The war we had been fighting for a year and a half, it finally caved me in, it brought me crumbling to my knees. For the first time in my career, I felt broken. I brought home the stress and the guilt to my family, as they watched me unraveling. They saw the pain in my eyes, the anxiety creeping in, the pain I could no longer ignore. Because I couldn’t get it out of my head.
The sounds of their lungs gasping for breath, the beeps of the pumps. I heard their families weeping, the sound of the code blues echoing down the corridor, knowing another one had lost their battle as they took one last painful breath and we pounded on their chest. I knew I was the face, the face they would see last. I was the last hand they would hold, the last voice they would hear. Did I say enough? Should I have said more?

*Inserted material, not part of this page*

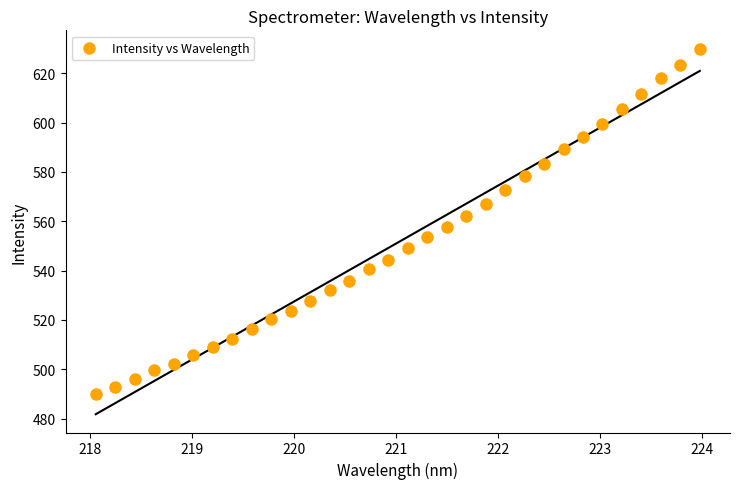

What is the range of X values (max minus min)?

5.9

But I couldn’t lie anymore. I couldn’t tell them it would be okay because I knew it wouldn’t be this time.
I watched as my pregnant best friend, the friend I stood next to on her wedding day, put on a plastic gown, a paper mask, and a thin vinyl shield. I prayed it would keep her and her unborn baby safe again this week. I remembered how it felt when I had to do the same with my baby inside of me and the pain I had felt taking on that burden every single day I came to work.

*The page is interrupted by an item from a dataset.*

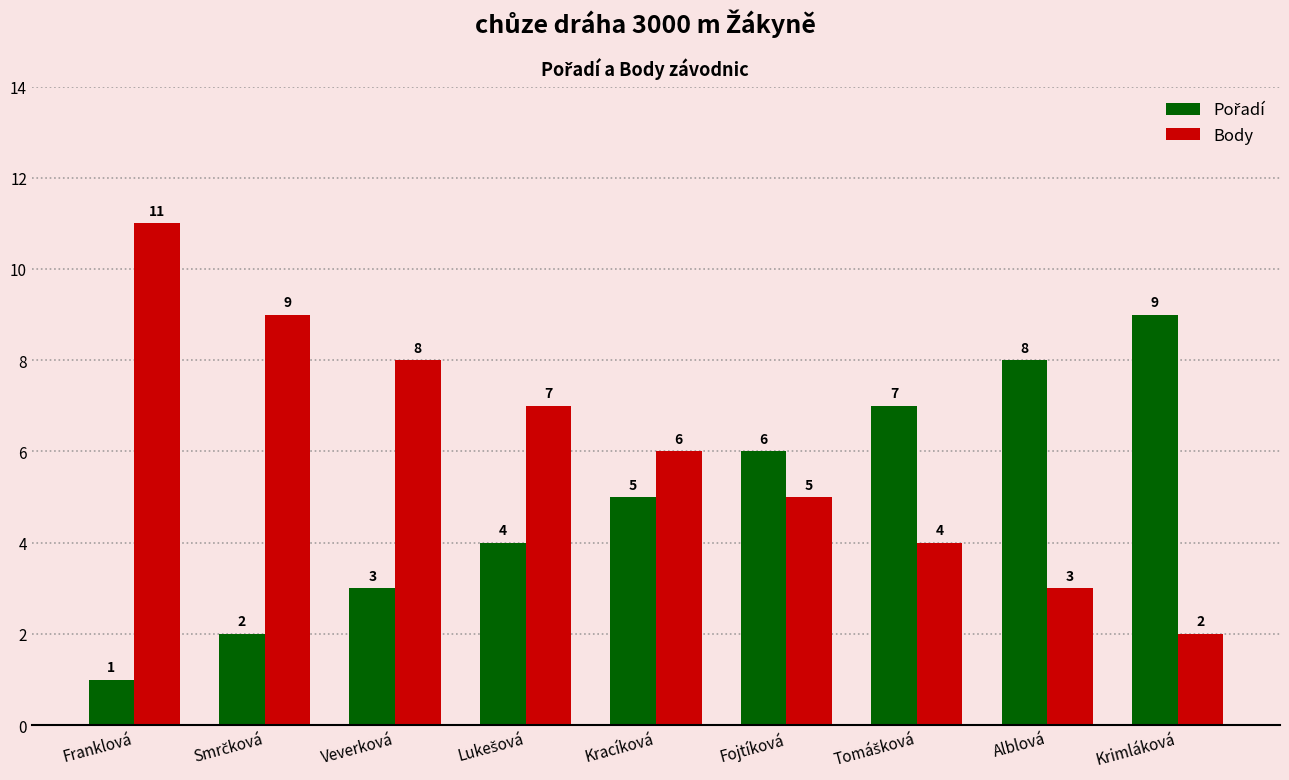

What is the sum of the Body values at Franklová and Alblová?

14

Was she scared? Should I say something to help her feel less afraid? I put on my own gear, thinking of my family at home, and went into another room filled with aerosolized virus. I thought of my kids who were too young to be vaccinated, who I was putting at risk. My parents who had high risk health conditions. I prayed the PPE would keep me safe and them too.
But I couldn’t stay home, I couldn’t not go in. I wouldn’t let my friends, my team, do it alone. When I looked into the patient’s room I saw my friends’ eyes, wide behind her mask, behind her CAPR hood, and they were filled with tears because she knew her 40-year-old patient’s time had come and he was going to code soon. So I put my gear on and I went in too. Because I wouldn’t let her go through losing another one alone.
And then I went home. I went home and I saw your meme on Facebook. The thing you posted on a whim that called Covid ‘fake news,’ the hate you posted about having to wear your paper mask to the grocery store that day. I saw you posting false information about the vaccine that a politician told you wasn’t to be trusted. The Google search you had done that you called research and fact. And it broke me.
I saw you hiding behind your ‘liberties’ and blaming it on the American spirit. Calling it your choice. I saw you going to parties, hanging out in big crowds and it felt like you gaslighting me. It felt like their pain, their stories, our stories were in vain. People who once called me a hero now telling me I’m a liar and my firsthand stories can’t be true. I show them the numbers of the people dying, the people hospitalized. They call them made up, they say they are falsified, but I know they aren’t. I’ve seen these people with my own eyes.
And I weep. For my coworkers who can hardly bare another day, who struggle like I do. I weep for my family and the fear I feel inside knowing I can’t protect them. I weep for the pregnant mamas who will never know their babies. For the husband who will never get to see his kids graduate or walk his daughter down the aisle. For the cancer patient who got vaccinated, but just needed to go to the grocery store and caught Covid from an anti- masker who wouldn’t wear one to the store. And I feel broken and hopeless.
This is my plea. This is my hope. That by telling you my side, by screaming louder, you might finally hear me.
This is real. This is bad. This is scary. And it’s absolutely not fake news. Please get your vaccine, it’s the only way to protect yourself, your family, and help your society, to stand for the greater good. And if you can’t, or you simply won’t, then at least stay home, or wear your mask and physically distance. Someone’s life absolutely depends on it.
And when you need me, or your family member, I will be there. I just pray I’m not the last face you see.”